April 05, 1999|SUSAN KARLIN | SPECIAL TO THE TIMES

Most British series use one or two writers, a situation driven as much by culture as it is by finances. "The British don't quite have that team mentality when it comes to writing," says Spiers. "They're more solitary. When we try team writing, we tend to find that the quality is not that great, mainly because we don't have the budgets that you guys have over there. So when Carsey-Werner employ a team of writers, they are employing very good writers and are paying them quite a lot of money."

'Actors in the States Are More Pampered'

But at this point, money issues go beyond the writing staff. Compared to Hollywood, Britain's TV industry as a whole is relatively low-frills. Carsey-Werner's Mandabach was stunned to learn that the British actors rehearsed off the set in a building with no heat, and had to wear mittens and hats while running their scenes.
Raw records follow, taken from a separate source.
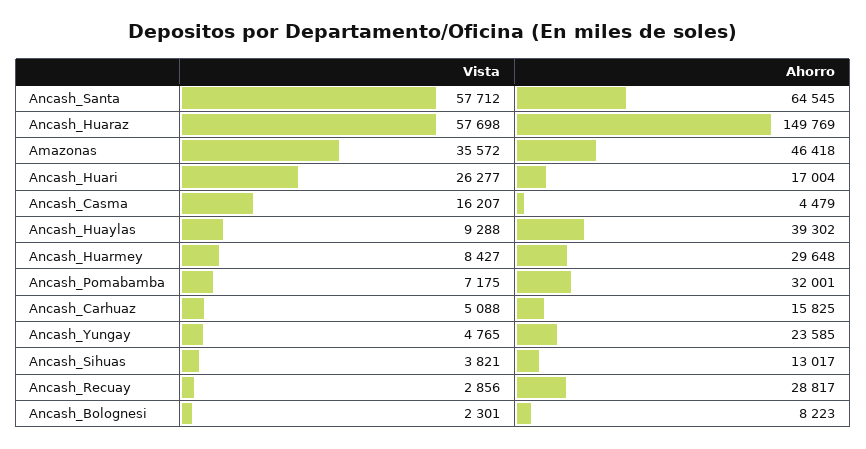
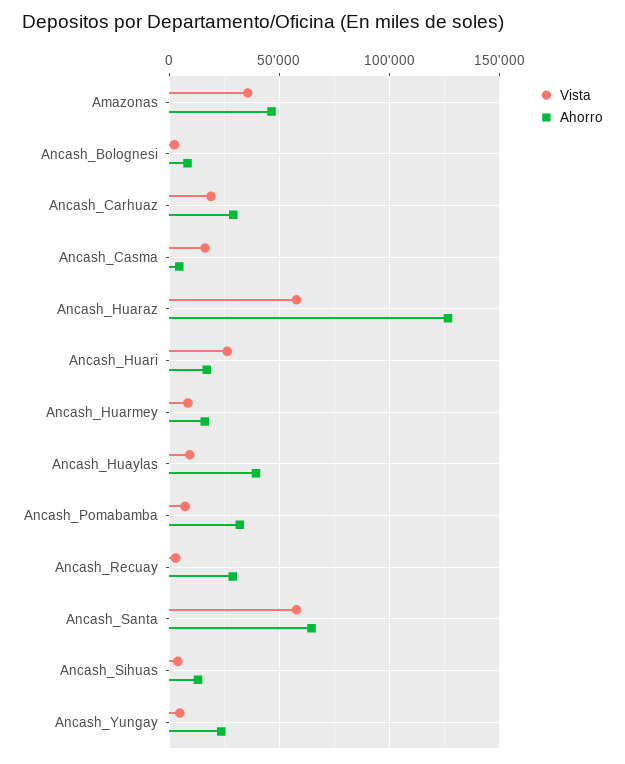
  {
    "Vista": {
      "Ancash_Santa": 57712,
      "Ancash_Huaraz": 57698,
      "Amazonas": 35572,
      "Ancash_Huari": 26277,
      "Ancash_Casma": 16207,
      "Ancash_Huaylas": 9288,
      "Ancash_Huarmey": 8427,
      "Ancash_Pomabamba": 7175,
-     "Ancash_Carhuaz": 5088,
+     "Ancash_Carhuaz": 20000,
      "Ancash_Yungay": 4765,
      "Ancash_Sihuas": 3821,
      "Ancash_Recuay": 2856,
      "Ancash_Bolognesi": 2301
    },
    "Ahorro": {
      "Ancash_Santa": 64545,
-     "Ancash_Huaraz": 149769,
+     "Ancash_Huaraz": 125000,
      "Amazonas": 46418,
      "Ancash_Huari": 17004,
      "Ancash_Casma": 4479,
      "Ancash_Huaylas": 39302,
-     "Ancash_Huarmey": 29648,
+     "Ancash_Huarmey": 15000,
      "Ancash_Pomabamba": 32001,
-     "Ancash_Carhuaz": 15825,
+     "Ancash_Carhuaz": 30000,
      "Ancash_Yungay": 23585,
      "Ancash_Sihuas": 13017,
      "Ancash_Recuay": 28817,
      "Ancash_Bolognesi": 8223
    }
  }

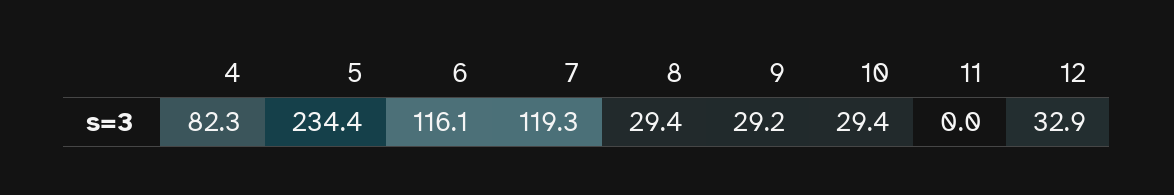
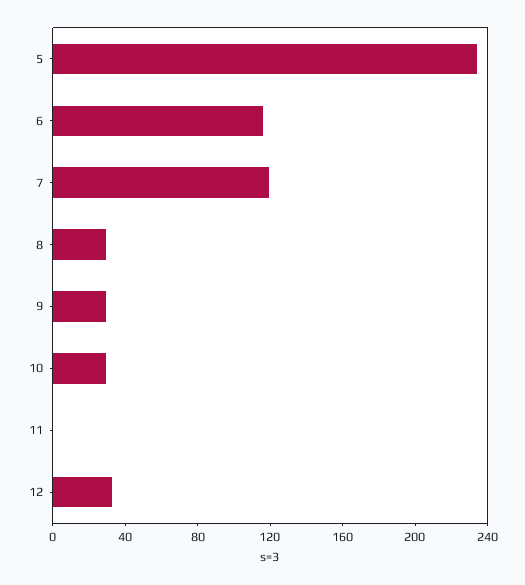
  {
-   "4": 82.3,
    "5": 234.4,
    "6": 116.1,
    "7": 119.3,
    "8": 29.4,
    "9": 29.2,
    "10": 29.4,
    "11": 0,
    "12": 32.9
  }

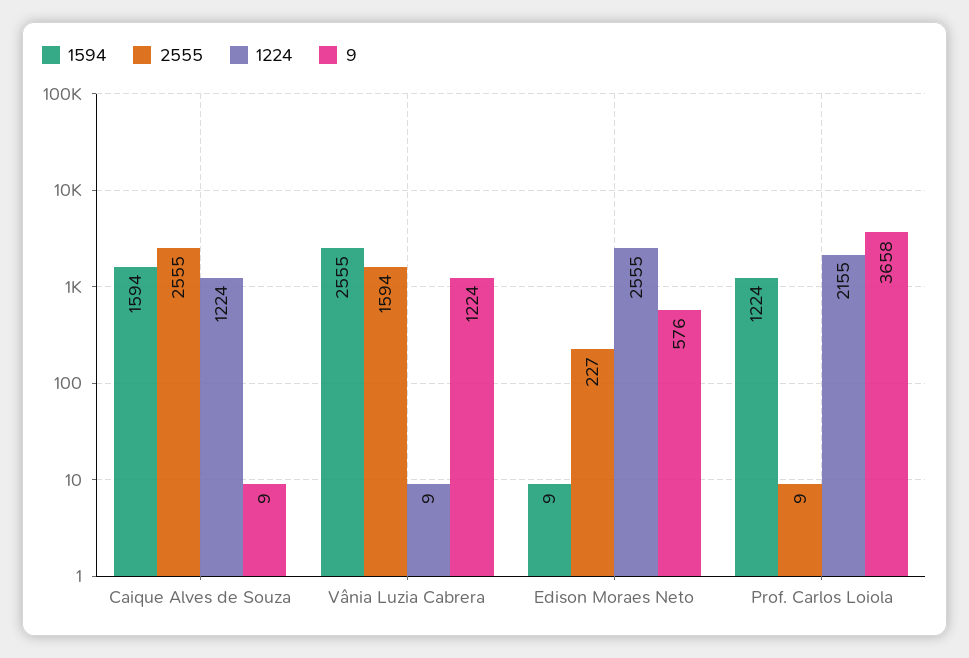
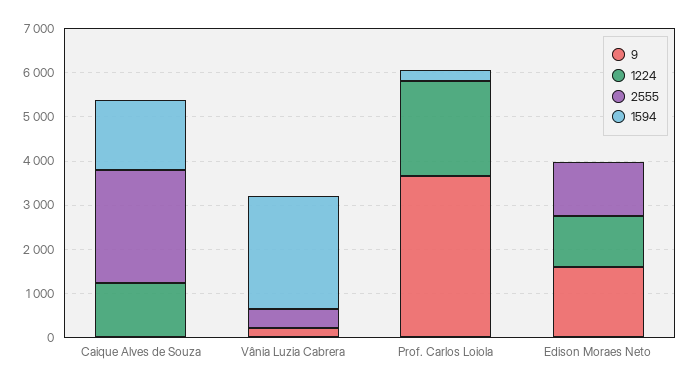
  {
    "1594": {
      "Caique Alves de Souza": 1594,
      "Vânia Luzia Cabrera": 2555,
      "Edison Moraes Neto": 9,
-     "Prof. Carlos Loiola": 1224
+     "Prof. Carlos Loiola": 200
    },
    "2555": {
      "Caique Alves de Souza": 2555,
-     "Vânia Luzia Cabrera": 1594,
+     "Vânia Luzia Cabrera": 400,
-     "Edison Moraes Neto": 227,
+     "Edison Moraes Neto": 1200,
      "Prof. Carlos Loiola": 9
    },
    "1224": {
      "Caique Alves de Souza": 1224,
      "Vânia Luzia Cabrera": 9,
-     "Edison Moraes Neto": 2555,
+     "Edison Moraes Neto": 1200,
      "Prof. Carlos Loiola": 2155
    },
    "9": {
      "Caique Alves de Souza": 9,
-     "Vânia Luzia Cabrera": 1224,
+     "Vânia Luzia Cabrera": 200,
-     "Edison Moraes Neto": 576,
+     "Edison Moraes Neto": 1600,
      "Prof. Carlos Loiola": 3658
    }
  }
Their craft services spread consisted of hot water, tea bags and a tin of cookies.

"Actors in the States are more pampered," she says. "In Britain, if the actors blew a line or realized they hadn't done exactly what the director wanted, they took it as seriously as if a cameraman had missed a shot--they behaved as if they were part of a technical crew."

Even on the evening of this particular taping, only a handful of executives mill about the studio floor and herringbone tweed replaces Armani. This episode, called "Equal Rites," is the one in which a girl inadvertently emasculates her male friend by consistently beating him at games. Afterward, the cast and crew head to a show party in a smoky bar in another part of the Teddington Studio complex for a smoke and a pint.